Argo Saakyan
About Argo Saakyan
Argo Saakyan is a Computer Vision Engineer with extensive experience in machine learning and deep learning. He has worked at various organizations, including Rosgosstrakh, Diagnocat, and Veryfi, where he has contributed to significant projects in fraud detection and image analysis.
Current Role as Computer Vision Engineer
Argo Saakyan currently works as a Computer Vision Engineer in the San Francisco Bay Area. He has been in this role since 2023, focusing on developing advanced solutions in the field of computer vision. His responsibilities include designing custom training pipelines and evaluating various neural network architectures. He has contributed to a fraud detection project, where he significantly improved model accuracy and performance.
Previous Experience in Data Analysis and Machine Learning
Before his current position, Argo Saakyan held several roles in data analysis and machine learning. He worked as a Data Analyst at Rosgosstrakh in Moscow for six months in 2020. In 2021, he served as a Data Scientist at DOCCLUB for seven months. Most recently, he was an ML/CV Researcher at Diagnocat in Yerevan from 2022 to 2023, where he focused on machine learning applications in computer vision.
Educational Background in Law
Argo Saakyan studied at Kutafin Moscow State Law University, where he earned a Bachelor's degree in Law. His studies spanned from 2013 to 2017, providing him with a foundational understanding of legal principles, which may complement his analytical skills in technology and data.

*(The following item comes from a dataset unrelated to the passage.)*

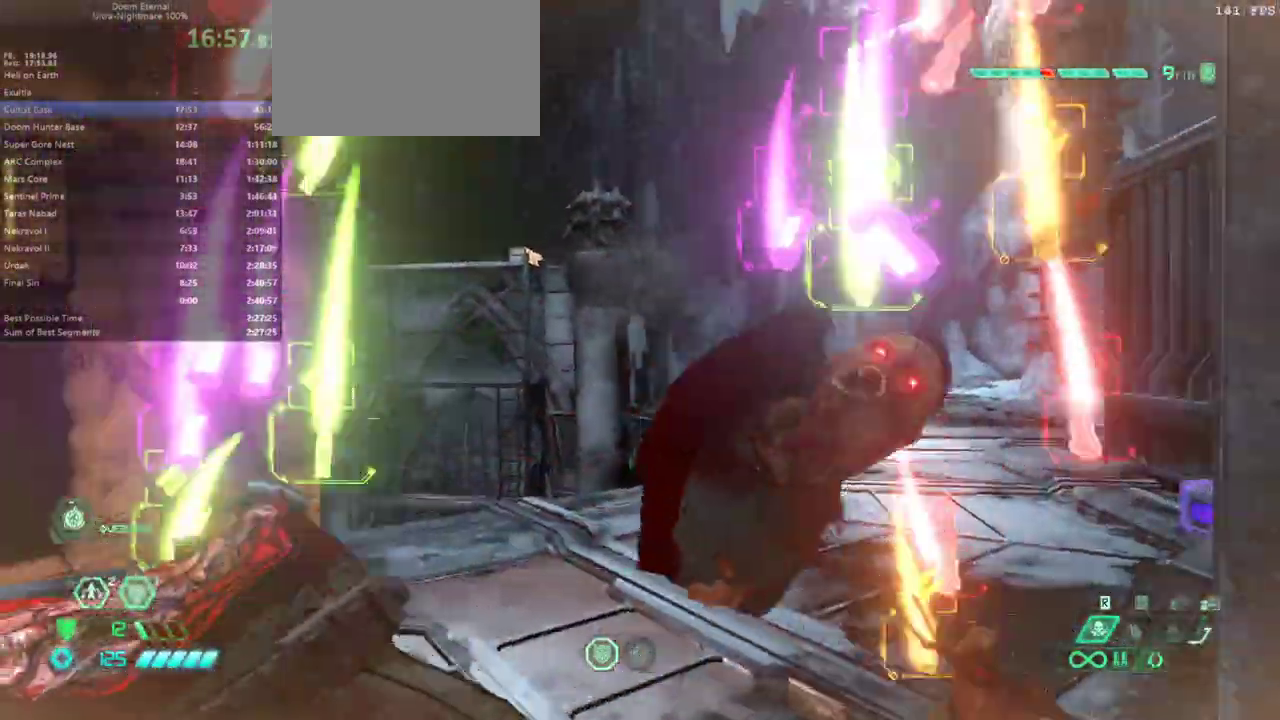
{"keys": ["dash", "fw"], "mouse": [], "events": [[133, "dsg", "down"], [300, "dsg", "up"], [467, "dash", "down"]]}
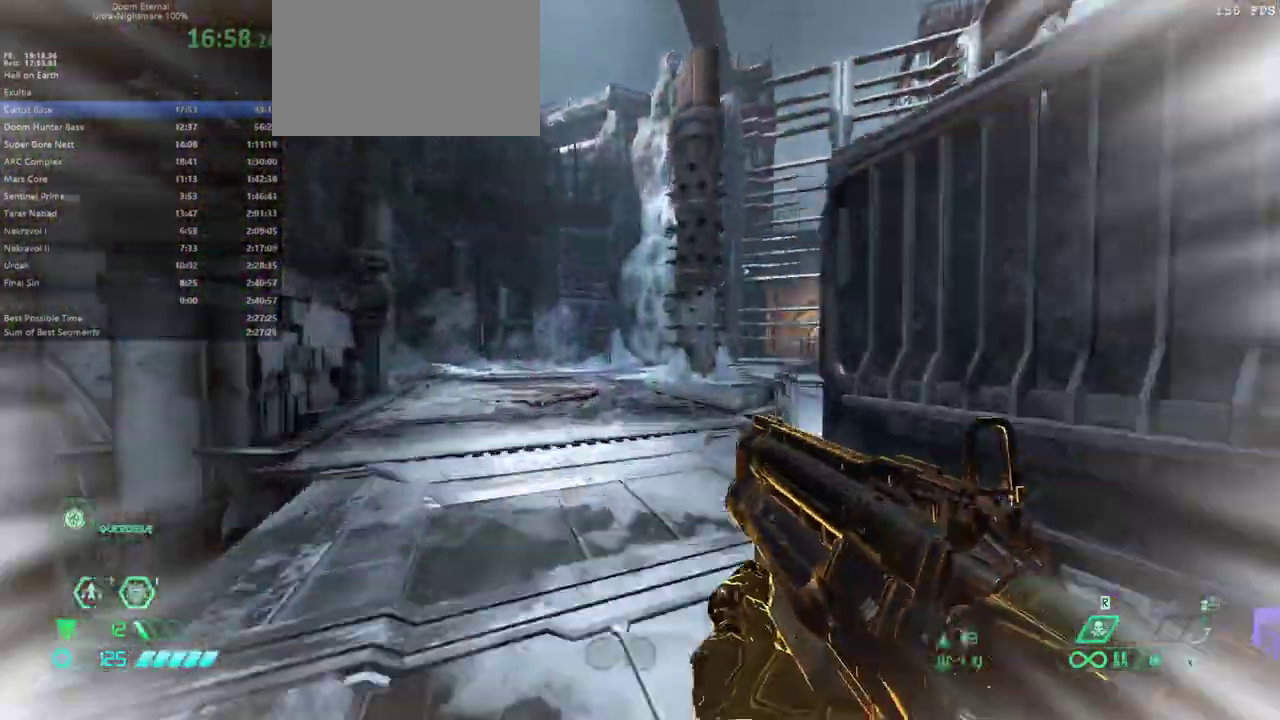
{"keys": ["fw"], "mouse": [], "events": [[133, "dash", "up"]]}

Contributions to Hackathons and Conferences
Argo Saakyan actively participates in the tech community by judging international hackathons, where he shares his expertise in computer vision and deep learning. He also speaks at conferences, providing insights into the latest developments and applications in these fields, thereby contributing to knowledge sharing and community engagement.
Publications and Technical Contributions
In addition to his engineering work, Argo Saakyan writes articles on platforms such as Dev Genius and Hackernoon, focusing on topics related to computer vision and deep learning. His technical contributions include engineering a neural network service for document verification and exporting models for mobile deployment, showcasing his skills in practical applications of machine learning.